The device pumps blood using a common technology called a centrifugal pump. The electronics and the magnets used in the tiny pump have been fabricated by the same engineers who make lightweight systems used on Indian satellites. The pump had to designed in such a fashion that even with continuous operation it should not heat up and should obviously be fail proof.

The device which is akin to an artificial heart has been tested on half a dozen pigs. Cardiologists at the Sree Chitra Tirunal Institute for Medical Sciences and Technology (SCTMST) in Thiruvananthapuram surgically operated healthy pigs and replaced the functioning of the left ventricle of the pig with this special pump developed by ISRO.

The pig survived a full 6 hours, which was the full design of the experiment. No damage was reported to the blood as it was pumped by the device after it had bypassed the biological heart, even the other organs of the pig suffered no damage for the full duration of the experiment.

Scientists at SCTMST say "this remains a work in progress" and further experimentation will be done on animals before the device can be tried on humans. Wealthy Indian patients needing a heart transplant but unable to get the matching donors already import these devices and some of these left ventricular assist devices have already been installed on patients at some private hospitals and even at the All India Institute of Medical Sciences, New Delhi.

Importing a heart pump device and then implanting it costs over a crore of rupees says cardiologists familiar with the technology, in contrast, scientists at VSSC say the device developed by them cost just Rs 1.25 lakh.

The rocket scientists say the cost differential is so large simply because the expertise and the materials already existed at VSSC and all they had to do was to assemble the right team of specialists that included metallurgists, electronics engineers, specialists on flow mechanics and designers who worked alongside cardiologists to come up with a suitable design.

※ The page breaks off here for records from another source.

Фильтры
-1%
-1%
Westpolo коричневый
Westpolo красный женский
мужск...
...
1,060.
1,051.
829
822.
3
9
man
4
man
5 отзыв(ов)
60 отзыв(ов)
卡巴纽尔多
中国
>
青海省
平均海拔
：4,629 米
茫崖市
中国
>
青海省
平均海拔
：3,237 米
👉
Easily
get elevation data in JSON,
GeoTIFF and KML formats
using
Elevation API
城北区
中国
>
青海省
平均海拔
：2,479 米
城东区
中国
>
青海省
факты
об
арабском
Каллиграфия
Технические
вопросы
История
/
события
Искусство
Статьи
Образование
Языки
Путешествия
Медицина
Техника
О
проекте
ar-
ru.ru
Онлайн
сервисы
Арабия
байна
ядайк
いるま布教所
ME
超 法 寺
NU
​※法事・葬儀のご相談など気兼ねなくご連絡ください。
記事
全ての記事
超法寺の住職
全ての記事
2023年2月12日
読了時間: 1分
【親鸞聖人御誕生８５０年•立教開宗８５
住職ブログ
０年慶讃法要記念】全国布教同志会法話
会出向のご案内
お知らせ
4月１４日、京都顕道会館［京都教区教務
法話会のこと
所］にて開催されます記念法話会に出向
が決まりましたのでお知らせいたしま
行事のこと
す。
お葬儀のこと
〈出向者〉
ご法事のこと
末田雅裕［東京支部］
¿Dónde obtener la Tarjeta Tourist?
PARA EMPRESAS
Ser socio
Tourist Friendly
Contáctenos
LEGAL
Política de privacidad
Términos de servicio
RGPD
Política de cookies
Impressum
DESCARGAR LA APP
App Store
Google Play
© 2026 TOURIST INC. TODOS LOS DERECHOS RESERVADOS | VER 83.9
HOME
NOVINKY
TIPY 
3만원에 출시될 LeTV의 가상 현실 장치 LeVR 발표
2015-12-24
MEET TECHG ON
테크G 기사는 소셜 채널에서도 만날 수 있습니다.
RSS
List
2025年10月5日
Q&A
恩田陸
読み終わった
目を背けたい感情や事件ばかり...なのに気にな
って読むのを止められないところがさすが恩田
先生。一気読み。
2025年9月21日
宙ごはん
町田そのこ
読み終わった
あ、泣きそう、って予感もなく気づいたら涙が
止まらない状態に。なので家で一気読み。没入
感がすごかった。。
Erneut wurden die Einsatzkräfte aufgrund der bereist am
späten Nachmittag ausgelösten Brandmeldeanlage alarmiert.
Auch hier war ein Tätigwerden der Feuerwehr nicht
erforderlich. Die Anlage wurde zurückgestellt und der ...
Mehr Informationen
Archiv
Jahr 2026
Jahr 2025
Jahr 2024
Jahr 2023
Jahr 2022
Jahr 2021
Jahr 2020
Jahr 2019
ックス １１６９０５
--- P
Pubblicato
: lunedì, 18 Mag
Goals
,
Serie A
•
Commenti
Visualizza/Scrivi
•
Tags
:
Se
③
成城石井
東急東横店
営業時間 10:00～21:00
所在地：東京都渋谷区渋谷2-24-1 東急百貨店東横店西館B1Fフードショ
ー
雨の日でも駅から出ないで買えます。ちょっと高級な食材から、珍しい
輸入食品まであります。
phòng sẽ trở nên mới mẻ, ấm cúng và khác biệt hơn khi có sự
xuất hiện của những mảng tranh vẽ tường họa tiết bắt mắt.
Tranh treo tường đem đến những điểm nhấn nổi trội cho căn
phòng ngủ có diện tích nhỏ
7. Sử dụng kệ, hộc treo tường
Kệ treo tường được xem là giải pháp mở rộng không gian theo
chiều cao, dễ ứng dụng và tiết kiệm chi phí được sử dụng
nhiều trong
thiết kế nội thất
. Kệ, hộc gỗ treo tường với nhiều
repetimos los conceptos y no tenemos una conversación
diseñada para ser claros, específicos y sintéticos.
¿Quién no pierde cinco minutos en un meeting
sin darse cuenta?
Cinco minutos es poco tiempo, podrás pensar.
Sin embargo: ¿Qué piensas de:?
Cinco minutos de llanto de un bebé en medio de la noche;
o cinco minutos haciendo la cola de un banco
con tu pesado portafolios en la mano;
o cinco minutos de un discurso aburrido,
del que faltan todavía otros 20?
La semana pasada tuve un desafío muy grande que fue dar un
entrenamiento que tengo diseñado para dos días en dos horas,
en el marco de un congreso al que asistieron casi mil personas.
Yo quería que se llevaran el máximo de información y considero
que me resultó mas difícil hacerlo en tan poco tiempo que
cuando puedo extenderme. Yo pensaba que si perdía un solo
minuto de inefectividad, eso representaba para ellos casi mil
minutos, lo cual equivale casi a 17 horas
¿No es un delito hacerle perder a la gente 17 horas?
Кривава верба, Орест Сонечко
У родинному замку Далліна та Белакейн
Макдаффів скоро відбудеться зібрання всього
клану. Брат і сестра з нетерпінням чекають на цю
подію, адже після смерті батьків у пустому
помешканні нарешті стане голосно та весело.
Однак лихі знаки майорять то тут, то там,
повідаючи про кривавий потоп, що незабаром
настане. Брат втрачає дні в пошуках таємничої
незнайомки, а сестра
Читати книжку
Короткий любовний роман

It took a team of about two dozen specialists about six years and after many permutation and combination, they came up with the right design.

"It is a complicated device to make and this is an exciting development," says Balram Bhargava, Professor of Cardiology, and Executive Director, Stanford India Biodesign Centre, School of International Biodesign, All India Institute of Medical Sciences, New Delhi who confirms that no one in India has till date to the best of his knowledge designed indigenously a left ventricular assist device, adding that it is an important bridge for patients awaiting a heart transplant.

Bhargava cautions that the device is to be used only in very specific medical circumstances. Interestingly VSSC has also very recently developed high value Lithium Ion battery which could now be used to power the heart pump.

India has all along been importing these Lithium ion cells but recently Transport Minister Nitin Gadkari mandated ISRO to master this technology so that it can be used to power zero pollution electric vehicles. Sivan says VSSC will try to miniaturise these Lithium Ion cells which can hopefully power the left ventricular assist device.